Distribution, Population Size, and Threats to the Large Flying Foxes Pteropus vampyrus in Sandakan Division of Sabah, Borneo

17 Oct 2022 Imbak Canyon Conservation Area, Malaysia, Asia Bats | Communities | Forests | Habitats | Mammals

Lawrence Alan Bansa

In 2008, the large flying fox, Pteropus vampyrus is classified as Near Threatened on the IUCN Red List, with remarks that the population of this species is declining and needs updating (Bates et al., 2008). Baseline data on the large flying fox, Pteropus vampyrus is limited in Sabah. The objectives of this study are 1. to determine the roosting locations, population size, and home range of P. vampyrus within the Sandakan Division and 2. to assess the hunting practices, conflicts, and consumption of this species in local communities within the Sandakan Division. The roosting sites (permanent and seasonal) and colony size will be determined through an extensive field survey. The home range will be determined through satellite telemetry for one year. Interviews with the local community will be conducted to understand the hunting practices, conflicts, and consumption of this species among the locals in this region.
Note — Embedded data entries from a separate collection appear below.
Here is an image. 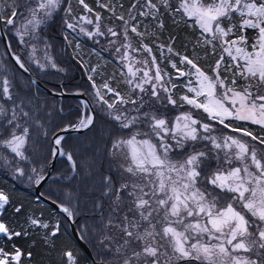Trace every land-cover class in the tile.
I'll return each mask as SVG.
<instances>
[{
	"label": "snow or ice",
	"instance_id": "snow-or-ice-1",
	"mask_svg": "<svg viewBox=\"0 0 264 264\" xmlns=\"http://www.w3.org/2000/svg\"><path fill=\"white\" fill-rule=\"evenodd\" d=\"M75 3L82 14H74L70 0H15L0 14V25L10 28L24 51L6 42L5 55L24 74L61 71L44 34L59 16L64 28H78L94 42L116 38L108 43L119 42L114 51L122 64L127 61V88L122 92L108 80L97 85L88 77L94 103L113 125L97 167L99 151L78 158L68 144V133L95 127V109L81 101L74 120L53 123L30 91L36 81L29 76L25 90L0 63V170L27 182L38 192L37 203L62 217L52 225L26 214L17 231L3 214L11 206L19 216L25 206L13 205L0 188V238L10 242L36 233L54 248L67 223L79 240L95 241L92 264H264V136L247 126L264 129V0H128L127 7L96 0L97 8L86 0ZM101 10L119 23L105 26ZM166 19L198 32L192 55L176 51L175 35L158 43ZM197 49L217 58L201 67ZM164 61L172 71L161 66ZM61 158L69 175L54 176L50 169ZM81 169L98 174L91 189L93 224L78 223L79 197L72 190L61 196L48 187ZM60 254L64 264H77L72 250ZM31 257L15 244L10 251L0 246V264Z\"/></svg>",
	"mask_w": 264,
	"mask_h": 264
},
{
	"label": "trees",
	"instance_id": "trees-1",
	"mask_svg": "<svg viewBox=\"0 0 264 264\" xmlns=\"http://www.w3.org/2000/svg\"><path fill=\"white\" fill-rule=\"evenodd\" d=\"M14 2L15 0H0L1 14L7 13ZM70 2L72 3L74 14H82L75 0H70ZM86 2L91 7L97 8L96 0H86ZM119 2L124 3L125 7L128 5V0H119ZM102 16L104 17V25L113 26L119 23L118 21L110 20V14L106 11H102ZM165 23L166 28L161 41H158V43L166 41L169 35H175L177 37L175 43L176 51L182 54L192 55V42L196 40L198 32L184 24L175 26L170 19H166ZM3 27L13 46V50L22 53L24 50L17 44L16 39L12 36L10 28L6 26ZM44 34L52 46L50 49L51 55L62 70L48 69L45 72H40L37 69L33 72L46 86L54 90H60L61 88H64L66 91L82 89L87 93L96 110L95 127L86 133H68V144L75 146L80 154L78 158L92 156L99 151V155L97 156V167H99L100 158L103 157L104 154V145L108 133L113 130V125L109 122L107 114L100 110L99 105L94 103V90L88 77L92 76L97 85H101L105 80H108L113 87H118L122 92L126 91L127 86L124 83V79L127 75V69L124 67L126 64L125 62H123V64L121 63L119 57L116 56L105 42L98 39H95L98 43L94 42L93 39L80 33L78 28L76 31L64 28L63 22L59 16L56 17L54 21L49 22ZM65 35L68 36V42L64 40ZM77 45H79V47ZM197 50L200 51L199 63L201 67L206 68L217 58L205 56L202 49ZM5 52V43L0 37V63L7 65V75H14L18 86L24 87L25 90H29V76L17 70L5 55ZM40 55H42V53H37L38 57ZM173 60H177V58L173 57ZM161 66L165 67L168 71H172L170 65H168L166 61L162 62ZM32 67L35 69V65ZM92 69H96V71L93 72ZM178 83H183V81H178ZM30 91L39 95L38 103L43 111L51 113L53 123H58L65 119L74 120L77 116L78 109L83 110L81 100L75 97H60L50 94L38 87L35 83L31 84ZM182 91L183 89L178 90V94ZM60 108L63 109V112L57 111ZM247 126L249 130H252L255 134L264 136V129H261L259 126L251 124ZM45 148L46 145L41 142L39 152L41 158ZM57 173H63L66 176L69 175L67 164L63 158L58 159L56 162L53 175L55 176ZM97 181L98 174L95 171L92 175H89L85 170L81 169L79 174L74 175L71 179L61 180L60 184H53L50 180L48 182V187L54 190L55 195L61 196H63V191L72 190L73 194L79 197V207L81 209L82 218L78 220V223L83 224L87 220L89 224H93V205L96 193L95 191H91V189L94 188ZM0 188H3L11 194L13 205L23 203L25 206V212L21 213L19 216L14 214L11 206H9L3 214V219L9 223L10 226L15 227L17 231H21V225L24 224L26 214L34 213L36 216H42L46 222L52 225H55L62 219L49 204L45 202L37 203V196L33 187L28 185L25 181L15 180L10 173L4 170H0ZM85 241L96 257V252L93 250V243H95V241H93V243H89L87 240ZM13 244L20 247L24 253H32L30 260L27 258L23 259V264H64V260L60 254L62 249L72 250L77 257V264H91L89 257L79 245L67 223H62L61 232L55 239L54 248L46 245L42 238L36 233L14 238L10 242L0 238V246H5L6 250L10 251Z\"/></svg>",
	"mask_w": 264,
	"mask_h": 264
},
{
	"label": "water",
	"instance_id": "water-1",
	"mask_svg": "<svg viewBox=\"0 0 264 264\" xmlns=\"http://www.w3.org/2000/svg\"><path fill=\"white\" fill-rule=\"evenodd\" d=\"M0 14H1V5H0ZM0 28H3V31H0V37L2 38L4 43L10 42L3 25H0ZM26 75L30 76L32 80H35L36 81L35 84L38 87H40L41 89H43L44 91H46V92H48L50 94H53V95H56V96H60V97H63V96L75 97V98H77V99H79L81 101L87 102L89 104V108L90 109H95L93 104H92V102H91V100H90V98L88 97L87 93L84 90H82V89H76V90H73V91H66L64 88H61L60 90H54V89L46 86L40 79H38L33 71L31 73L26 74ZM76 93H83V95H77ZM95 113H96V110H95ZM70 133H76V132L73 131V132H70ZM56 162H57V160L55 161L54 167L50 169L52 172H53V170L55 168ZM34 192H35V194L37 196L38 192H37L36 189L34 190ZM69 227H70V231L72 232L74 237L77 239L79 245L85 251V253L89 257L90 263L92 264V260L95 258V256H94L90 246L88 245V243L86 241H81V240H79L77 238V235L74 232V226L73 225L69 224Z\"/></svg>",
	"mask_w": 264,
	"mask_h": 264
},
{
	"label": "rangeland",
	"instance_id": "rangeland-1",
	"mask_svg": "<svg viewBox=\"0 0 264 264\" xmlns=\"http://www.w3.org/2000/svg\"><path fill=\"white\" fill-rule=\"evenodd\" d=\"M81 26H83V27H85V28H87V29H92V25H86V24H83L82 22H81ZM105 26H108V25H105ZM95 39H98V40H100V41H103V42H105L110 48H111V50L116 54V56L117 57H119V54H117L115 51H114V47L115 46H118V44H119V42H117V45H111V44H109L108 43V41L110 40V39H116V38H113V37H108V36H104V37H95ZM122 51H123V49H122ZM125 62V64H127V61H124Z\"/></svg>",
	"mask_w": 264,
	"mask_h": 264
}]
</instances>
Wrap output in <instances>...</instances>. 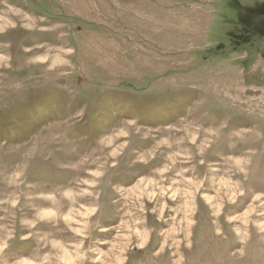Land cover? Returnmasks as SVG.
<instances>
[{
  "label": "rangeland",
  "instance_id": "obj_1",
  "mask_svg": "<svg viewBox=\"0 0 264 264\" xmlns=\"http://www.w3.org/2000/svg\"><path fill=\"white\" fill-rule=\"evenodd\" d=\"M0 264H264V0H0Z\"/></svg>",
  "mask_w": 264,
  "mask_h": 264
},
{
  "label": "bare ground",
  "instance_id": "obj_2",
  "mask_svg": "<svg viewBox=\"0 0 264 264\" xmlns=\"http://www.w3.org/2000/svg\"><path fill=\"white\" fill-rule=\"evenodd\" d=\"M236 160V159H235ZM244 160V159H243ZM237 164H239V166H241V167H243L244 168V164L243 163H239L240 161H235ZM239 170V169H238ZM237 176H238V174H237ZM236 177V176H235ZM238 179H239V176H238ZM239 181H240V179H239ZM239 181H238V183H239ZM236 187V186H235ZM241 187V186H240ZM133 190V189H132ZM235 190V189H234ZM231 191V190H230ZM215 255V254H214Z\"/></svg>",
  "mask_w": 264,
  "mask_h": 264
}]
</instances>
With this, this study will to be able to improve the availability of scientific information on P. vampyrus in Sabah through:

1) identifying native foraging habitat critical to the survival of P. vampyrus in the Sandakan Division of Sabah through satellite tracking studies of three individuals from different roost sites to accurately identify and map key foraging areas and vegetation communities used by this species throughout an annual cycle.

2) increase knowledge of P. vampyrus roosting requirements by describing roost sites, including landscape features, ecosystem type, human accessibility, and distance to human presence. This will provide a better understanding of roost locations and assist in the protection of important roost sites in the Sandakan Division of Sabah.

3) Improve understanding of P. vampyrus population trends for future monitoring in Sabah's Sandakan Division.

4) improve understanding of hunting intensity and fruit raiding conflicts by flying foxes in Sabah's Sandakan Division for future conservation and management strategies.